Libyan Air Wars Part 2 Book Review
|Date of Review||July 2016||Title||Libyan Air Wars Part 2|
|Author||Tom Cooper, Albert Grandolini, Arnaud Delalande||Publisher||Helion|
|Format||64 pages, softbound||MSRP (USD)||$29.95|
Helion continues coverage of Cold War tensions in Libyan Air Wars Part 2.
Whereas the first volume nominally covered a dozen years and, in reality, over 70 this one spans less than one: mid-1985 to early-1986.
Coverage commences with another brief historical overview followed by errata and addenda to Part 1. Contents quickly turn to the illuminating 'Czechoslovak Connection' Prague's extensive equipment and training assistance to Gadhafi [Qadhafi].
The Libyan despot procured weapons from several sources far more hardware, in fact, than the country's military could handle. And some contemporary intelligence analyses actually posited Libya's prodigious arms purchases as pre-positioned assets for future Soviet mischief.

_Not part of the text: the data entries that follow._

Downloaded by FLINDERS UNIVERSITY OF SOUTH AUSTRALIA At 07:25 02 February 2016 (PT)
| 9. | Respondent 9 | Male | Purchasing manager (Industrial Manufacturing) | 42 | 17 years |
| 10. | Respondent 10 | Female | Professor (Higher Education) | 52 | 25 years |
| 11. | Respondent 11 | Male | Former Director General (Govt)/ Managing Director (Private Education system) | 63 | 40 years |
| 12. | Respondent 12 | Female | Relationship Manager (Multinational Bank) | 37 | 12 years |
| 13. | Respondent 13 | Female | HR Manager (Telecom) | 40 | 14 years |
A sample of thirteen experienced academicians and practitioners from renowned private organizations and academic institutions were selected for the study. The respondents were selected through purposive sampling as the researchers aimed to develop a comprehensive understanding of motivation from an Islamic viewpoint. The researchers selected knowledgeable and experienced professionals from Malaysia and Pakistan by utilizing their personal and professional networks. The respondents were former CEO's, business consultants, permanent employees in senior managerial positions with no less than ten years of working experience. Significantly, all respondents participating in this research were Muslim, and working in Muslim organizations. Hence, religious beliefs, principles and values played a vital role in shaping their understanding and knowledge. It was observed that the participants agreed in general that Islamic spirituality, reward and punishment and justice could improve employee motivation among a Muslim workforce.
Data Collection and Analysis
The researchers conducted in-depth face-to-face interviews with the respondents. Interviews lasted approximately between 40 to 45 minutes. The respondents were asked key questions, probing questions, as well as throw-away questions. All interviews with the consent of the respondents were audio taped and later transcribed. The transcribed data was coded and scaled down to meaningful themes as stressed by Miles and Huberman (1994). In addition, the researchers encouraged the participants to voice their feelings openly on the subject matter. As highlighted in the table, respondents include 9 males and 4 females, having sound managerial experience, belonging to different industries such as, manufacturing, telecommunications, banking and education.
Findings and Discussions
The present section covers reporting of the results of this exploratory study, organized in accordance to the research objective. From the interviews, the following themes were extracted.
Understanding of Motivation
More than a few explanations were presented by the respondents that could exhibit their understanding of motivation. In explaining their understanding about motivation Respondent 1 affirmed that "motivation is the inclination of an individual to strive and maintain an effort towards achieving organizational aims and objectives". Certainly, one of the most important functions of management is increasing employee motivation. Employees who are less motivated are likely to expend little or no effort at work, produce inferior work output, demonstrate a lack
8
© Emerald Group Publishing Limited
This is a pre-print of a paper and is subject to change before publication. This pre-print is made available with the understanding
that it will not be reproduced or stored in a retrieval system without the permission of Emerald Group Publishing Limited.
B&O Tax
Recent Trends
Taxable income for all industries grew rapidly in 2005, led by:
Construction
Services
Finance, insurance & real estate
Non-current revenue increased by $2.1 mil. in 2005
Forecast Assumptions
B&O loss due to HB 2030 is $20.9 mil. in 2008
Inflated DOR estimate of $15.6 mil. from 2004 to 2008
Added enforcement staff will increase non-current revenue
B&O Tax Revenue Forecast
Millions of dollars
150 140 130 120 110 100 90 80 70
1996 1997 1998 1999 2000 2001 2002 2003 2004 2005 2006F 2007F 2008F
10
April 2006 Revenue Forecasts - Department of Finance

Libya also actively aided and abetted terrorist efforts in over 30 countries most of those targeting American interests. These and Gadhafi's territorial claims prompted confrontations with US Navy assets. And authors duly describe the months-long Kabuki dance between US Navy and LAAF warplanes.
Early 1986 witnessed another flare-up of fighting in Chad. And authors dutifully detail fascinating French and Western efforts to strengthen and dramatically and tactically transform N'Djamena's forces against Libya.

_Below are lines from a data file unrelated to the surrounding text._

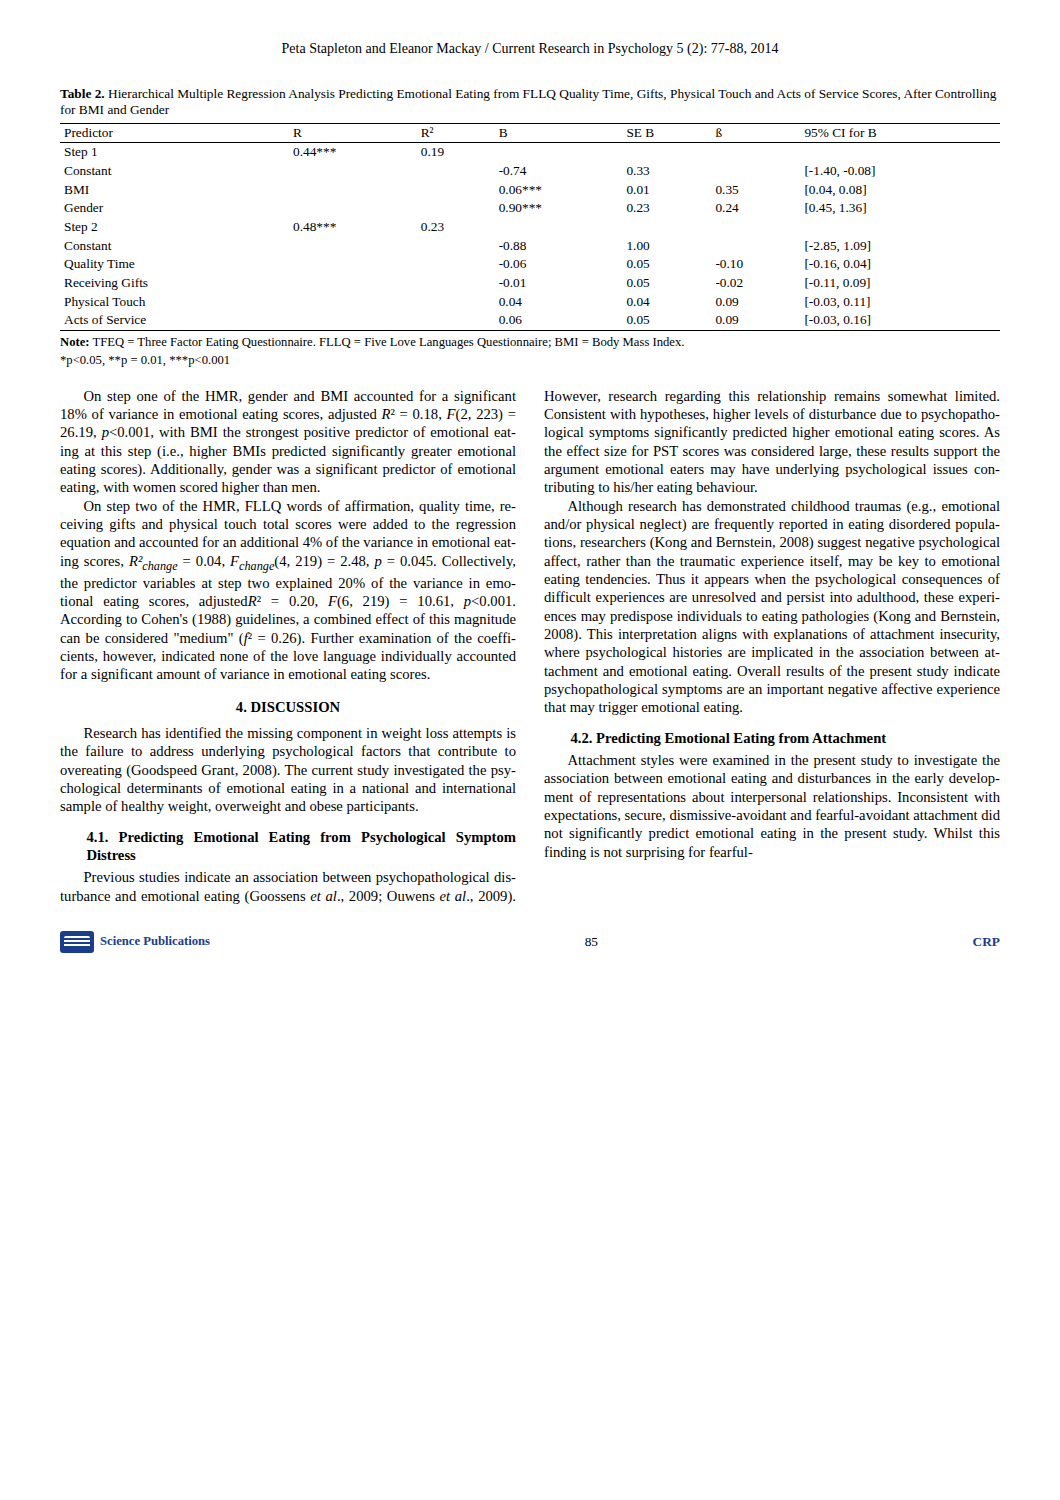Peta Stapleton and Eleanor Mackay / Current Research in Psychology 5 (2): 77-88, 2014
Table 2. Hierarchical Multiple Regression Analysis Predicting Emotional Eating from FLLQ Quality Time, Gifts, Physical Touch and Acts of Service Scores, After Controlling for BMI and Gender
| Predictor | R | R² | B | SE B | ß | 95% CI for B |
| --- | --- | --- | --- | --- | --- | --- |
| Step 1 | 0.44*** | 0.19 | | | | |
| Constant | | | -0.74 | 0.33 | | [-1.40, -0.08] |
| BMI | | | 0.06*** | 0.01 | 0.35 | [0.04, 0.08] |
| Gender | | | 0.90*** | 0.23 | 0.24 | [0.45, 1.36] |
| Step 2 | 0.48*** | 0.23 | | | | |
| Constant | | | -0.88 | 1.00 | | [-2.85, 1.09] |
| Quality Time | | | -0.06 | 0.05 | -0.10 | [-0.16, 0.04] |
| Receiving Gifts | | | -0.01 | 0.05 | -0.02 | [-0.11, 0.09] |
| Physical Touch | | | 0.04 | 0.04 | 0.09 | [-0.03, 0.11] |
| Acts of Service | | | 0.06 | 0.05 | 0.09 | [-0.03, 0.16] |
Note: TFEQ = Three Factor Eating Questionnaire. FLLQ = Five Love Languages Questionnaire; BMI = Body Mass Index.
*p<0.05, **p = 0.01, ***p<0.001
On step one of the HMR, gender and BMI accounted for a significant 18% of variance in emotional eating scores, adjusted R² = 0.18, F(2, 223) = 26.19, p<0.001, with BMI the strongest positive predictor of emotional eating at this step (i.e., higher BMIs predicted significantly greater emotional eating scores). Additionally, gender was a significant predictor of emotional eating, with women scored higher than men.
On step two of the HMR, FLLQ words of affirmation, quality time, receiving gifts and physical touch total scores were added to the regression equation and accounted for an additional 4% of the variance in emotional eating scores, R²change = 0.04, Fchange(4, 219) = 2.48, p = 0.045. Collectively, the predictor variables at step two explained 20% of the variance in emotional eating scores, adjustedR² = 0.20, F(6, 219) = 10.61, p<0.001. According to Cohen's (1988) guidelines, a combined effect of this magnitude can be considered "medium" (f² = 0.26). Further examination of the coefficients, however, indicated none of the love language individually accounted for a significant amount of variance in emotional eating scores.
4. DISCUSSION
Research has identified the missing component in weight loss attempts is the failure to address underlying psychological factors that contribute to overeating (Goodspeed Grant, 2008). The current study investigated the psychological determinants of emotional eating in a national and international sample of healthy weight, overweight and obese participants.
4.1. Predicting Emotional Eating from Psychological Symptom Distress
Previous studies indicate an association between psychopathological disturbance and emotional eating (Goossens et al., 2009; Ouwens et al., 2009). However, research regarding this relationship remains somewhat limited. Consistent with hypotheses, higher levels of disturbance due to psychopathological symptoms significantly predicted higher emotional eating scores. As the effect size for PST scores was considered large, these results support the argument emotional eaters may have underlying psychological issues contributing to his/her eating behaviour.
Although research has demonstrated childhood traumas (e.g., emotional and/or physical neglect) are frequently reported in eating disordered populations, researchers (Kong and Bernstein, 2008) suggest negative psychological affect, rather than the traumatic experience itself, may be key to emotional eating tendencies. Thus it appears when the psychological consequences of difficult experiences are unresolved and persist into adulthood, these experiences may predispose individuals to eating pathologies (Kong and Bernstein, 2008). This interpretation aligns with explanations of attachment insecurity, where psychological histories are implicated in the association between attachment and emotional eating. Overall results of the present study indicate psychopathological symptoms are an important negative affective experience that may trigger emotional eating.
4.2. Predicting Emotional Eating from Attachment
Attachment styles were examined in the present study to investigate the association between emotional eating and disturbances in the early development of representations about interpersonal relationships. Inconsistent with expectations, secure, dismissive-avoidant and fearful-avoidant attachment did not significantly predict emotional eating in the present study. Whilst this finding is not surprising for fearful-
Science Publications
85
CRP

Those efforts forged 'a highly mobile, spectacularly effective striking force ... that was to dominate the battlefields of Chad through the second half of the 1980s'. In the air, France deployed Armie de l'air assets to reinforce their former colony and to deter Libyan adventurism.

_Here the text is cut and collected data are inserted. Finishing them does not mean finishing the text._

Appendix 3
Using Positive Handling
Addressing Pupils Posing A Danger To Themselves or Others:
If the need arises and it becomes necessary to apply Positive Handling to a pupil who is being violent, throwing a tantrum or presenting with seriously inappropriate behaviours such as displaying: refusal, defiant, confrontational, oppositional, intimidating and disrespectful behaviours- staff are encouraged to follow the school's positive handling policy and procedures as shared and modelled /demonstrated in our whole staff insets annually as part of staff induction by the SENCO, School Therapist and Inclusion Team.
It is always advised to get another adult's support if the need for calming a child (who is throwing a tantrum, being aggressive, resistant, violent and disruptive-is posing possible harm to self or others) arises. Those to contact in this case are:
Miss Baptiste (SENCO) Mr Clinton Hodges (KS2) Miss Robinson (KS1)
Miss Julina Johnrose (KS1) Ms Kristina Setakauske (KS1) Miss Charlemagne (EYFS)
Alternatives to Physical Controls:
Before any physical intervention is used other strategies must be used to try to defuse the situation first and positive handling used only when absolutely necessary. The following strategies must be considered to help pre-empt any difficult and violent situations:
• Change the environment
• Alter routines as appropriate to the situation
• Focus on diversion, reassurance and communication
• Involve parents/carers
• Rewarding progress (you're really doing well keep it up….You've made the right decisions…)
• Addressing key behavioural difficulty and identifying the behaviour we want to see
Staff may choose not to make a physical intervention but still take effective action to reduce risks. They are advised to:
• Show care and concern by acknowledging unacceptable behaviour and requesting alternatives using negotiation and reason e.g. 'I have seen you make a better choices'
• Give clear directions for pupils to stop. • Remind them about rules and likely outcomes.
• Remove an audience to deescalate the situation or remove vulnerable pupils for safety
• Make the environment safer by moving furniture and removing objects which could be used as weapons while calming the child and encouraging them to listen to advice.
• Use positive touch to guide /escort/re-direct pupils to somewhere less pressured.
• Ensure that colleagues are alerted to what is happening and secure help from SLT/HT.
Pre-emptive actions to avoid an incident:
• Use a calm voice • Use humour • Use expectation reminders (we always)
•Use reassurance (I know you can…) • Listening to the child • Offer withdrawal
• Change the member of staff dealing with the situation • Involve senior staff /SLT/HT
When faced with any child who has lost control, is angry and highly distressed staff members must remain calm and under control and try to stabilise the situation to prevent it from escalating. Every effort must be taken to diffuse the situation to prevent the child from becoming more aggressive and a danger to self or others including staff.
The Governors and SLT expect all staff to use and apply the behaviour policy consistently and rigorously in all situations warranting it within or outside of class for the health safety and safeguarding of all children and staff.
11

Among the actions, French Jaguars struck the forward Libyan base at Wadi Doum [Duum]. And in retaliation, a LAAF Tu-22 bombed N'Djamena IAP and was possibly hit and downed by French flak.
Operations Attain Document (I, II and III) and Operation Prairie Fire return coverage to US Navy freedom-of-navigation (FON) disputes with Libya. These proved successful. And 'Gaddafi's claim over the disputed waters and airspace was lost affectively destroyed'.
But despite military success of all four Operations, authors note that 'all failed to deliver a blow against even a single objectives related to international terrorism'.
Again, color and B&W photos illustrate Helion's excellent account. Abbreviations, sidebars, tables, maps, selected bibliography and endnotes further season the study. And Tom Cooper's reliably outstanding artwork surveys participating warplane warpaint.
My biggest gripe? I prefer more profiles of Libyan aircraft not of its adversaries!
I can't wait for Part 3. Can Operation Eldorado Canyon be far away?
With thanks to Casemate Publishing for the review copy!